Does your STAC1 contain assets that depend on each other, for example a digital elevation model and a derived stream network? Spatialnode has published an article on STACD, an extension for STAC to work with DAGs2, essentially to be aware of workflows that may connect different STAC assets. This makes it possible that a change (update) to an upstream STAC asset triggers re-computation of downstream STAC assets.
From Spatialnode:
STACD extends STAC with three main capabilities:
- Complete Lineage Tracking: Every dataset records not just its immediate parents, but the entire chain of algorithms, input datasets, and parameters used to create it. (…)
- Algorithm Versioning: STACD introduces a formal way to describe algorithms and their versions. When you update a terrain classification algorithm or switch from one machine learning model to another, the system tracks which datasets need to be recomputed.
- Selective Re-Computation: Instead of rerunning everything, STACD identifies exactly which parts of a workflow are affected by changes. (…)

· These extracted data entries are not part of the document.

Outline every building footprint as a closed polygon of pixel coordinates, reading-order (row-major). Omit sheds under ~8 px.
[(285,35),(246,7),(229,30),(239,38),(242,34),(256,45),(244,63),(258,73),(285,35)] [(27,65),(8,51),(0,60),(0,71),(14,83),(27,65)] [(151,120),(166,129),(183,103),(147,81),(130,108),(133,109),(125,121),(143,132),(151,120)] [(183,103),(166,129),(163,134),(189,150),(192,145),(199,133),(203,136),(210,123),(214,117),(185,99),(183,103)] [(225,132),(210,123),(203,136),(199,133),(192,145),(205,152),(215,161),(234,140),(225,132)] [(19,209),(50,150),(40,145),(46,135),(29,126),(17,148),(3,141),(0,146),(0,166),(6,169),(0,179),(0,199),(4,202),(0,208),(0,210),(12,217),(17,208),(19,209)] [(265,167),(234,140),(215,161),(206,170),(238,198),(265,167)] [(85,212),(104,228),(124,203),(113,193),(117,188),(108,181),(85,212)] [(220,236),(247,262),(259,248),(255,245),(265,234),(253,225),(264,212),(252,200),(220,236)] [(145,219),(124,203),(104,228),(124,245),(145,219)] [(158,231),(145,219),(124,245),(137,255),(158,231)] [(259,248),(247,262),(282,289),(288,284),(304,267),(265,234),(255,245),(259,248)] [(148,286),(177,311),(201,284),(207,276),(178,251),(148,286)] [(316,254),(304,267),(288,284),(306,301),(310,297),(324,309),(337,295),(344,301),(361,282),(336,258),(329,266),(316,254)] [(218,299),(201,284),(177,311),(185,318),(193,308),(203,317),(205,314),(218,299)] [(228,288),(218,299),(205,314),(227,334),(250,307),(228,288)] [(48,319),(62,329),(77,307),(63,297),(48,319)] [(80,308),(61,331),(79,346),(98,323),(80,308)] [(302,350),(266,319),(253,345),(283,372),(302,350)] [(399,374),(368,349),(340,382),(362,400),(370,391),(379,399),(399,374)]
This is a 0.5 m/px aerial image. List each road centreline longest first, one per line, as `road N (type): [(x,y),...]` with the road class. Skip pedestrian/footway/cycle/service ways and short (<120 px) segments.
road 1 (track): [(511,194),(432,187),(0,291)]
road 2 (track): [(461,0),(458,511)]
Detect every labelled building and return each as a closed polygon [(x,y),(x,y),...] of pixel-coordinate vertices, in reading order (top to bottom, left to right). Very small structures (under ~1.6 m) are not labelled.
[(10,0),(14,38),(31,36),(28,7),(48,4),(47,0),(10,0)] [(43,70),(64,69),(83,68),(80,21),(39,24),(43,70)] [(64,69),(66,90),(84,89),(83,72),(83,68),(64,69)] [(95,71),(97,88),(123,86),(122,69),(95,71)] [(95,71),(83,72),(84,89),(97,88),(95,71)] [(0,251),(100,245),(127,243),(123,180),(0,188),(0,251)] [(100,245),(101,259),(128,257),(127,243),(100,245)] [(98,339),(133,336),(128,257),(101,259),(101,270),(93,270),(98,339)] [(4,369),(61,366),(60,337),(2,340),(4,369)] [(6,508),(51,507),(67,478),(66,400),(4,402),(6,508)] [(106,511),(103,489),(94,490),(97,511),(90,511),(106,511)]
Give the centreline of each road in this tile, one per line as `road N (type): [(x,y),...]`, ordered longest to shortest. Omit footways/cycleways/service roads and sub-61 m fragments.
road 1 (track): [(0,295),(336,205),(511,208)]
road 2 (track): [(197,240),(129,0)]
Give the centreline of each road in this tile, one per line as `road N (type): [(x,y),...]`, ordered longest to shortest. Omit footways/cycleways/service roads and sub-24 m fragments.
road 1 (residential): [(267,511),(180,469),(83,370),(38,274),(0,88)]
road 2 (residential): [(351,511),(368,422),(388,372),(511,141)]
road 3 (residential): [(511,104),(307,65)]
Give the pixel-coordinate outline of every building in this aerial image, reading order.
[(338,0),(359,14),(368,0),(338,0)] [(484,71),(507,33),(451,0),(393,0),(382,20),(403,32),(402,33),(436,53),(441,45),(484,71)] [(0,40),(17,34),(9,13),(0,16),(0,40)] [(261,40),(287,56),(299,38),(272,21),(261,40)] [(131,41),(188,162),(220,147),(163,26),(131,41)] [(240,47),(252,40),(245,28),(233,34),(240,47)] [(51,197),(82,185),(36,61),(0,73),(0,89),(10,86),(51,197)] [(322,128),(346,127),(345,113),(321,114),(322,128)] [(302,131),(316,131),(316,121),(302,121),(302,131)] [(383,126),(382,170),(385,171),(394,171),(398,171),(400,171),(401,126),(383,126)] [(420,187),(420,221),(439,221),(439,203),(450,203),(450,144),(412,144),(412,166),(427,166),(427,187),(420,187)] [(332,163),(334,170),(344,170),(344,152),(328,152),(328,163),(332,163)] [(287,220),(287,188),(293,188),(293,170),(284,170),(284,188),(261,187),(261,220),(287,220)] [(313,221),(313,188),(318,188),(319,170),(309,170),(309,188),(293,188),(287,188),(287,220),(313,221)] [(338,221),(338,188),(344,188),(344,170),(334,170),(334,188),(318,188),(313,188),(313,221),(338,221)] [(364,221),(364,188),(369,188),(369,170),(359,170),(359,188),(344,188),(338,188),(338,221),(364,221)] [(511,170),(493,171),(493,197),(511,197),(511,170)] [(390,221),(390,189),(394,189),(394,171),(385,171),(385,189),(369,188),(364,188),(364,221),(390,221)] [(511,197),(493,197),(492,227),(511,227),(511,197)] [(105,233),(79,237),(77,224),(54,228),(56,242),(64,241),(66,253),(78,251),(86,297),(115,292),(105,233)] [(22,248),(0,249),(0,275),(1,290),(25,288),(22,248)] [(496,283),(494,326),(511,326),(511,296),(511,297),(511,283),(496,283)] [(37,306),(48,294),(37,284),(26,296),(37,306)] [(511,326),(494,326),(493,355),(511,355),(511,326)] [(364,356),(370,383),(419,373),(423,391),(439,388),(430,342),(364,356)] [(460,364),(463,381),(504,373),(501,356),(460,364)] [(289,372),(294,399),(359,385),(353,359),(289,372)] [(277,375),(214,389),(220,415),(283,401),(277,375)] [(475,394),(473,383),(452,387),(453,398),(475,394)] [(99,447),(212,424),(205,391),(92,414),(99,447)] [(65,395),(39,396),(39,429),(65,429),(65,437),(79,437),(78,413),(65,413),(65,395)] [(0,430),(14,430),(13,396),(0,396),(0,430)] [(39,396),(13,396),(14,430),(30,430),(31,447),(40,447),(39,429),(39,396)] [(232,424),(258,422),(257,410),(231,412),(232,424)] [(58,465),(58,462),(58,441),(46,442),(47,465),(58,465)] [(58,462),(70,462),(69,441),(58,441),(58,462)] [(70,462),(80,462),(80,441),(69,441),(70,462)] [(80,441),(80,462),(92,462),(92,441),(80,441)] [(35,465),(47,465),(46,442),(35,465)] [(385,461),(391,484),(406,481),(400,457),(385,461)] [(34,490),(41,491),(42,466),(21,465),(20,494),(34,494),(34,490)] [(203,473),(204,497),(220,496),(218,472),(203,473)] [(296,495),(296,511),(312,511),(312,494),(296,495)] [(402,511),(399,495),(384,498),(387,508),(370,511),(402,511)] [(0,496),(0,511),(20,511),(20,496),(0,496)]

The article links to an open-access conference paper titled “STACD: STAC Extension with DAGs for Geospatial Data and Algorithm Management” by Laud et al. and Spatialnode provides a reference implementation using the Apache Airflow framework.
Footnotes
SpatioTemporal Asset Catalog↩︎
A “DAG” or “Directed Acyclic Graph” is concept that can be used to describe a workflow, for example in data manipulation or transformation (“directed acyclic” simply means that the graph has a direction of “flow” and that it is impossible to loop back when traversing the graph).↩︎